EssamWisam / cmp-docs

A comprehensive guide for prospective, current and past students in the computer engineering department of Cairo university.
https://cmp-docs.pages.dev
52 stars 8 forks source link

⏰ Reminder to Run LinkedIn Scraper #76

Open github-actions[bot] opened 2 days ago

github-actions[bot] commented 2 days ago

It's been two weeks.

It's time to run the LinkedIn script to get the latest titles and current positions of CMP students and graduates.

To run the script follow the steps below and if it's not your first time running the script, you can just start from step 4:

Steps for running the LinkedIn script:

  1. Make sure you have Python 3 downloaded on your device. You can check by running the command below in your bash terminal and it should display the Python version if it is already installed.
    python --version
  2. Install all the needed Python packages using the requirements.txt present in the scripts/linkedin-scraper directory.
    pip install -r "scripts/linkedin-scraper/requirements.txt"
  3. Download the Chrome Driver that is compatible with your OS and Chrome Version from this link. It should be a zip file of about 10 MBs or less. Extract it using WinRAR or a similar archive manager. Then copy the chromedriver.exe file to the scripts/linkedin-scraper directory.
  4. Set the enivronment variables with valid LinkedIn credentials in the bash terminal as following:
    export LINKEDIN_SCRAPER_EMAIL=<email>
    export LINKEDIN_SCRAPER_PASSWORD=<password>

    and replace <email> and <password> with the actual LinkedIn credentials. Note, you should probably avoid using your main LinkedIn account credentials to avoid running the risk of it being banned by LinkedIn after multiple scraping.

  5. Finally, you can run the script on all the class yaml files using the command below:
    python "scripts/linkedin-scraper/run.py" 

    and if you want to run the script for a certain class only, use the command below and replace 20XX with the graduation year of said class:

    python "scripts/linkedin-scraper/linkedin-scraper.py" "public/department/Extras/Classes/C20XX.yaml"

Last Notes:

EssamWisam commented 2 days ago

@Iten-No-404 This is to mention that it's sincerely appreciated that you are doing this. Thanks a lot!

Do you think we can rather make this update monthly or every six weeks? My impression is that the site is still not sufficiently popular to the extent that people are actively looking to see who isn't working at the moment to help (but inshAllah one day it could be). I'm feeling that the status quo could be that people just checks where graduates are working at and maybe reaches out. For this, I don't think precision in time matters a lot.

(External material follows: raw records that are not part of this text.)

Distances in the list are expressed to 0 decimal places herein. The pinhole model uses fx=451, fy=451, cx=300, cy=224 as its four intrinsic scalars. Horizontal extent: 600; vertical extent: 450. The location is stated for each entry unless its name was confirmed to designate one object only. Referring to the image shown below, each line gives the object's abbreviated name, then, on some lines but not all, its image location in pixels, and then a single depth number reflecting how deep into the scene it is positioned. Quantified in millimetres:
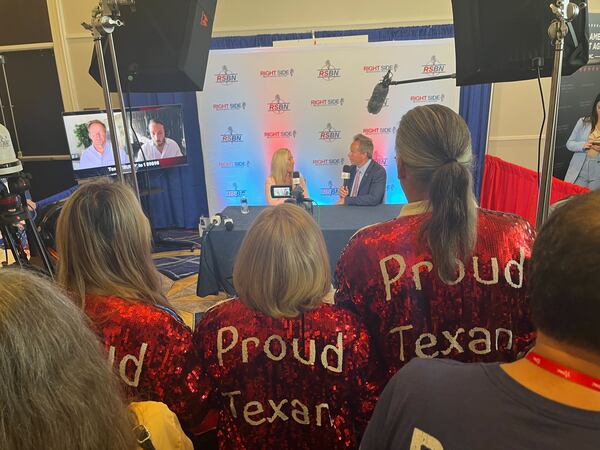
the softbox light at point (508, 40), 1453
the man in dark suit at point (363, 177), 3871
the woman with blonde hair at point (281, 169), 4344
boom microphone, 3751
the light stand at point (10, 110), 5102
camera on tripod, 1837
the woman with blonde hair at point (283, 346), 1107
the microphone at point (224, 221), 3260
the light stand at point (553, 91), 1285
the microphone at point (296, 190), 3428
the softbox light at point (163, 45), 1593
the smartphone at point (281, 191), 3707
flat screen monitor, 4469
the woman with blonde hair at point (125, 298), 1082
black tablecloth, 3162
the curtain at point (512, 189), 2875
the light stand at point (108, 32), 1469
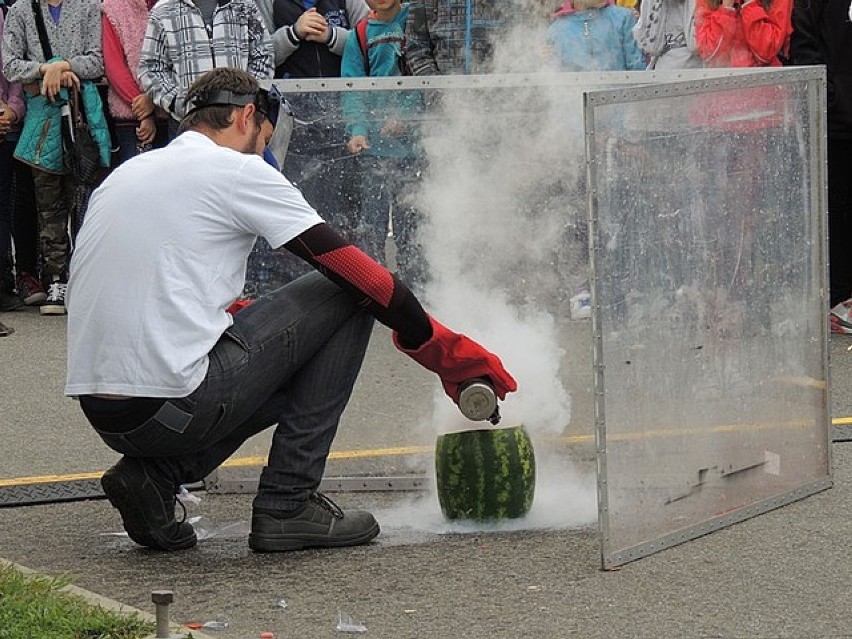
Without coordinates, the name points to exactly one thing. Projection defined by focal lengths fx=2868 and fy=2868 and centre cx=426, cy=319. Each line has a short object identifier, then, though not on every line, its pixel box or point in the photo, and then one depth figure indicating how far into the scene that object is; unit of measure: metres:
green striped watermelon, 8.95
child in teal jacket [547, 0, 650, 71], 11.24
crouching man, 8.01
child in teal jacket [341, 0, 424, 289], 9.63
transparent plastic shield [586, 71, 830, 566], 7.93
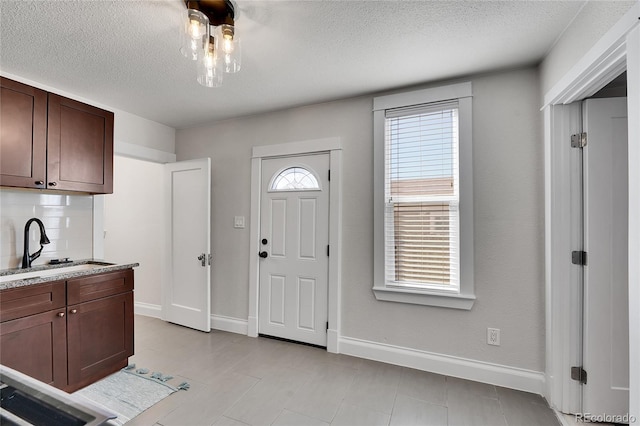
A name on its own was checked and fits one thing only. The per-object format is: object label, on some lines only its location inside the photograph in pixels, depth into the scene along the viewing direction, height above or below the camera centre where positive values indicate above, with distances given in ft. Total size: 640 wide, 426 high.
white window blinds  8.26 +0.56
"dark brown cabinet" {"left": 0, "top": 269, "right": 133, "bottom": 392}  6.29 -2.80
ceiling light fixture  5.24 +3.35
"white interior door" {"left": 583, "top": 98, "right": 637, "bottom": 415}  6.08 -0.89
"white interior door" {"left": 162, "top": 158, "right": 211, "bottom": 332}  11.12 -1.18
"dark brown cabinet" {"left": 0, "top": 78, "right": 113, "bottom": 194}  6.93 +1.90
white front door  9.89 -1.18
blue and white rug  6.78 -4.42
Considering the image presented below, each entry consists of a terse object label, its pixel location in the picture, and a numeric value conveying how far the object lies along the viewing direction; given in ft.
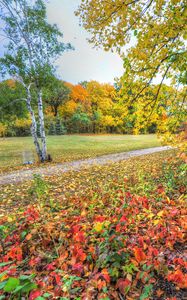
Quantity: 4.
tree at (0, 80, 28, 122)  34.06
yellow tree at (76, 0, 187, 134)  10.36
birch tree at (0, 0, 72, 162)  30.89
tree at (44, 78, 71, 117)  128.16
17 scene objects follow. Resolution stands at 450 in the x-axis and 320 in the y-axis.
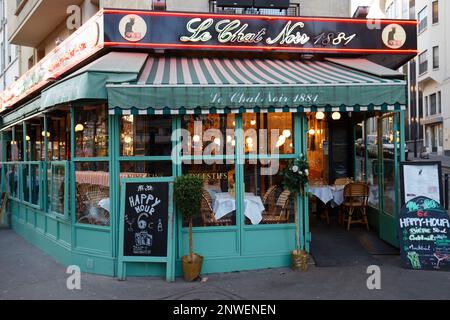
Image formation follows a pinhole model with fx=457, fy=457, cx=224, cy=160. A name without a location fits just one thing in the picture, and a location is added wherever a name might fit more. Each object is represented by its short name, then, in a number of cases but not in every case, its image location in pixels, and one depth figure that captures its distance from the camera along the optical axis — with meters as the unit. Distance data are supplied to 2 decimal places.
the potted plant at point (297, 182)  7.39
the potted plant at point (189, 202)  6.88
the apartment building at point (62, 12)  9.77
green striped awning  6.87
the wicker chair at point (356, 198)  9.99
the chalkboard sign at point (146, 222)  7.05
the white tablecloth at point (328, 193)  10.32
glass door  8.50
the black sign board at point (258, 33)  8.48
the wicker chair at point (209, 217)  7.64
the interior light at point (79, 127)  8.12
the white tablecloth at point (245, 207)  7.70
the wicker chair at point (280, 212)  7.83
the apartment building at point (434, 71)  37.97
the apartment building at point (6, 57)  22.00
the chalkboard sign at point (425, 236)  7.37
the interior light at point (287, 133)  7.93
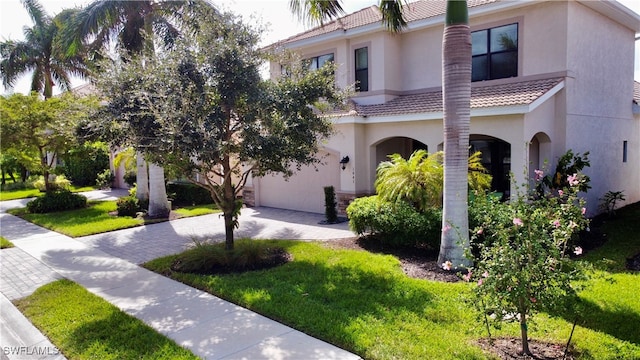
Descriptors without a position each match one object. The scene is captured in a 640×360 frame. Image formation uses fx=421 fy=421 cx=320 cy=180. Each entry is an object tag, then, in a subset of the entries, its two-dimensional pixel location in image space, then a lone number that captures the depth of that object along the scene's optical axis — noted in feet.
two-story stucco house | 39.29
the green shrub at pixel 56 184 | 67.53
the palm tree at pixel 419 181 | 33.01
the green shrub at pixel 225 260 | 28.96
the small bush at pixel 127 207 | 53.83
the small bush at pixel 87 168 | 92.79
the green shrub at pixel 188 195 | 63.72
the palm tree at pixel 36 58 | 84.69
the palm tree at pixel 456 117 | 25.89
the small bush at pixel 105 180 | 87.45
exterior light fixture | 47.91
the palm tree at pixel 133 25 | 46.37
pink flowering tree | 14.70
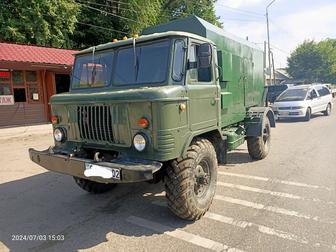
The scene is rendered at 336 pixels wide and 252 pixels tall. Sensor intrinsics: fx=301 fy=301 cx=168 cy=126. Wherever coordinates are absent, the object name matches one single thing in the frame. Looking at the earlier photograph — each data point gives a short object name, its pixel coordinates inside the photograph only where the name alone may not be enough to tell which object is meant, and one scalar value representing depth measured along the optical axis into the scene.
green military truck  3.66
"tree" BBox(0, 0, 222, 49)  18.52
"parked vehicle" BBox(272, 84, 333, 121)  15.09
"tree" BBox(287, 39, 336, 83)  56.28
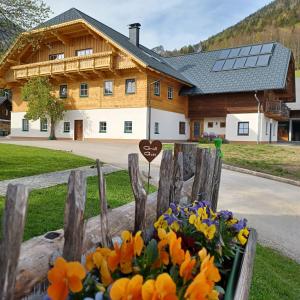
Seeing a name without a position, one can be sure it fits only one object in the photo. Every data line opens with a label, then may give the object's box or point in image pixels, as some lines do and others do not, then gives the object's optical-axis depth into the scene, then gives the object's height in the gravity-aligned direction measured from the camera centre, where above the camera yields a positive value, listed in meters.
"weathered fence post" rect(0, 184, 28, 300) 1.48 -0.48
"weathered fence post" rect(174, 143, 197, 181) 4.77 -0.43
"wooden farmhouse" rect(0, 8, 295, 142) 28.70 +3.55
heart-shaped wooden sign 4.99 -0.32
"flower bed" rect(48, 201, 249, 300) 1.43 -0.72
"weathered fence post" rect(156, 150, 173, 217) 3.24 -0.50
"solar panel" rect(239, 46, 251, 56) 34.47 +7.55
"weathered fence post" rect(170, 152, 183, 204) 3.58 -0.55
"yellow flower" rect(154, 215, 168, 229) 2.71 -0.75
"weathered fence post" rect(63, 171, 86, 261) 1.86 -0.48
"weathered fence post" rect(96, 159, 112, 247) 2.29 -0.57
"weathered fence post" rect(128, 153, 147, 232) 2.80 -0.55
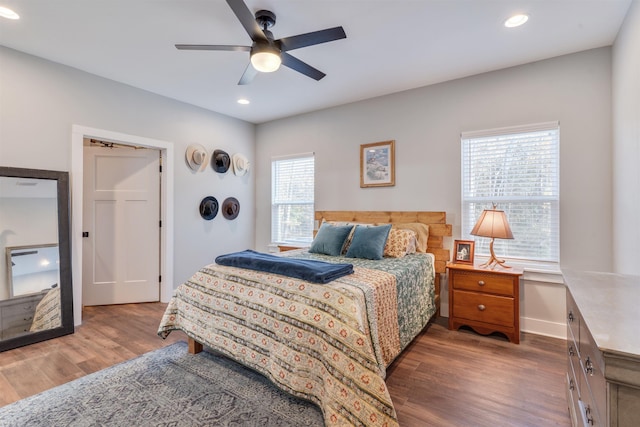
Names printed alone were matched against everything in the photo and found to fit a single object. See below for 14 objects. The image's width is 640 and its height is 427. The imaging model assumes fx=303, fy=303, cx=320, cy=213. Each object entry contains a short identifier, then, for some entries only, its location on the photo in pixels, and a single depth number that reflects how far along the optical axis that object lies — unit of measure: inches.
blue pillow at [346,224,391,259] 120.3
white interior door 152.7
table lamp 112.0
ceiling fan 78.5
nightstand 108.9
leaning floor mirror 107.9
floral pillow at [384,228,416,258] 126.6
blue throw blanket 78.2
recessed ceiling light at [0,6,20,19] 89.4
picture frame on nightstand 126.0
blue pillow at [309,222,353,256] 130.3
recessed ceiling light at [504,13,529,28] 91.4
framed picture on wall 152.7
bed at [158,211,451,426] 61.4
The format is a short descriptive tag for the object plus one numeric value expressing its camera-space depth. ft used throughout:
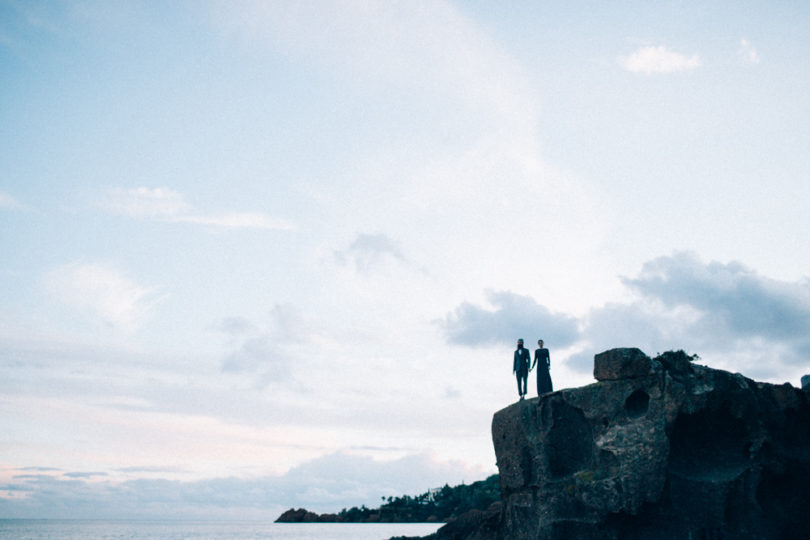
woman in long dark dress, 73.56
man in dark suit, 74.43
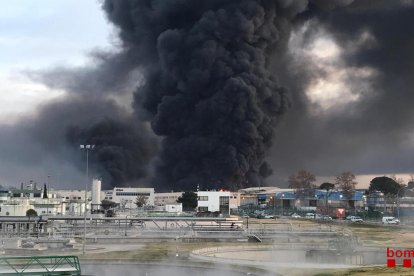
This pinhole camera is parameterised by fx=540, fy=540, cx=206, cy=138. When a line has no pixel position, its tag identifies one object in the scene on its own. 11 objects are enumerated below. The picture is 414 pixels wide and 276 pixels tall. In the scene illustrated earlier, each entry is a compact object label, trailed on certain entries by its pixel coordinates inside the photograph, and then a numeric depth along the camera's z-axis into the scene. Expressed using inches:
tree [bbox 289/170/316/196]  6624.0
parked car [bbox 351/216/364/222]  3512.6
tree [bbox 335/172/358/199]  5929.1
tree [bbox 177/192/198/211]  4997.5
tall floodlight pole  2029.3
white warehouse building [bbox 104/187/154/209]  5979.3
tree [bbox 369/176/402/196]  5654.5
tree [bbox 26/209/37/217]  3391.2
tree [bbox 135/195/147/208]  5659.5
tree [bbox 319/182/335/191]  7057.1
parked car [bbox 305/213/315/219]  4034.0
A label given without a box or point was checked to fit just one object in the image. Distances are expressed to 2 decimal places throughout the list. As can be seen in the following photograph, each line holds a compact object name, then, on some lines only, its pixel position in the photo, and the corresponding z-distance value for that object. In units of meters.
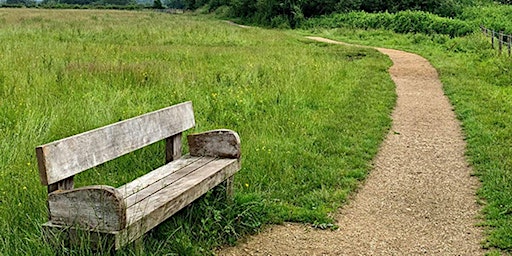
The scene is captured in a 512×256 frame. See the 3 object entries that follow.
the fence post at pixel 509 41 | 16.83
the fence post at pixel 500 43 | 18.16
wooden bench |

Iten-No-404 commented 2 days ago

@EssamWisam, You're very welcome. Unless the mock LinkedIn account gets blocked again, I should have this done on Friday insha'allah.

Yes, I get your point. I can easily change it to a monthly reminder. On the other hand, making it every six weeks might be a little challenging since cron expressions don't directly support weeks (the same issue as with the 2 weeks previously).

Once we believe that more people are using it, we can increase the frequency of the runs again. Thank you for your thoughtfulness and have a good day.